The hardest part of every DBI package is writing the dbFetch() method. This needs to take a result set and (optionally) number of records to return, and create a dataframe:

#' Retrieve records from Kazam query
#' @export
setMethod("dbFetch", "KazamResult", function(res, n = -1, ...) {
  ...
})
#> [1] "dbFetch"

Finally implement, dbClearResult():

#' @export
setMethod("dbClearResult", "KazamResult", function(res, ...) { 
  
})
#> [1] "dbClearResult"

Next implement dbHasCompleted() which should return a boolean indicating if there are any rows remaining to be fetched.

#' @export
setMethod("dbHasCompleted", "KazamResult", function(res, ...) { 
  
})
#> [1] "dbHasCompleted"

With these four methods in place, you can now use the default dbGetQuery() to send a query to the database, retrieve results if available and then clean up.
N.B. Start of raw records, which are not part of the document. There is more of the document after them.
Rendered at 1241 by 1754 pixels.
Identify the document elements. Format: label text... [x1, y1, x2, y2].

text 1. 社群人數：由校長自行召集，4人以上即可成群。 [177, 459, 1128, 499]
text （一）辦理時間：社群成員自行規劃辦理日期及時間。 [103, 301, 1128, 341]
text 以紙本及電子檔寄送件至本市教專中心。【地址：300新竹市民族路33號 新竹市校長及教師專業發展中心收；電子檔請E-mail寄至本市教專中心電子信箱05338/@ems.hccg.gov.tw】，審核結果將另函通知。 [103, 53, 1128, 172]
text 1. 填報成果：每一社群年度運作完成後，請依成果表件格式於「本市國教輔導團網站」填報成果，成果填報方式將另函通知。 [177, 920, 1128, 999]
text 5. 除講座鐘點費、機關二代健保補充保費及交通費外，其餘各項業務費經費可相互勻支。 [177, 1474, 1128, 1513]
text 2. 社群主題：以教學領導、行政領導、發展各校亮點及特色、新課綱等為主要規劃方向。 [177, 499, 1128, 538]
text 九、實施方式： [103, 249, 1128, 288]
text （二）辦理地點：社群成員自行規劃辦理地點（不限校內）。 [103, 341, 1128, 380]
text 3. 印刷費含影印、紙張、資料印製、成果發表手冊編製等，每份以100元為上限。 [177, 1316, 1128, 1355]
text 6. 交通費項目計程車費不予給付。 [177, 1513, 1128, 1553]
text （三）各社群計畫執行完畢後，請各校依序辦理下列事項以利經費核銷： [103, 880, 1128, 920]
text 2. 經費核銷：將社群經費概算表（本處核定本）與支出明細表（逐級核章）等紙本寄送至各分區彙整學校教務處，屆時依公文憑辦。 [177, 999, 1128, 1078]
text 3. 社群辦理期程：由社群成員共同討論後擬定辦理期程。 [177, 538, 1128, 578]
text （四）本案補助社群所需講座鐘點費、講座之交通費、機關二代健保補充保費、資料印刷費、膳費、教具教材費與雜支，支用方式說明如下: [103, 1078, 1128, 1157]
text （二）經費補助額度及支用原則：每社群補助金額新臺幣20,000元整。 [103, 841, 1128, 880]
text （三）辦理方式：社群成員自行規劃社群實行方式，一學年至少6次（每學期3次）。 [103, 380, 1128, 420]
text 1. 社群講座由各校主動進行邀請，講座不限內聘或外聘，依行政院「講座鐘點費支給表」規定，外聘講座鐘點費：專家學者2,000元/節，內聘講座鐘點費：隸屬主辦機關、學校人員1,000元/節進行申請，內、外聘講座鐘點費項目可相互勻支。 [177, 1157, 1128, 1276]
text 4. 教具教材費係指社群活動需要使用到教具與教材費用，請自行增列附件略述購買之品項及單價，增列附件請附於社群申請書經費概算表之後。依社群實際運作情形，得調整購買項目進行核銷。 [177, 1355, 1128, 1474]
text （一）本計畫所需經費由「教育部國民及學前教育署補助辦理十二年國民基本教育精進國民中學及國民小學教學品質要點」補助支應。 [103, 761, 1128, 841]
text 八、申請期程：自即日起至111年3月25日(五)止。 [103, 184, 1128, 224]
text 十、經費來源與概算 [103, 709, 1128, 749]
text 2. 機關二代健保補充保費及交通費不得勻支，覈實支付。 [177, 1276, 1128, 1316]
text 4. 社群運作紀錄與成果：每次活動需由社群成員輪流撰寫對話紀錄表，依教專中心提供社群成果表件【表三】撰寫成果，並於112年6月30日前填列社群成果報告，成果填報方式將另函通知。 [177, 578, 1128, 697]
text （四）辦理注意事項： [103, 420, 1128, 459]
Spend some time now making sure this works with an existing database.

SQL methods

You’re now on the home stretch, and can make your wrapper substantially more useful by implementing methods that wrap around variations in SQL across databases:

Metadata methods

Finally there are a lot of extra metadata methods that you might want to implement. However, I’ve run out of energy to list them all - instead look at the source code for the DBI package.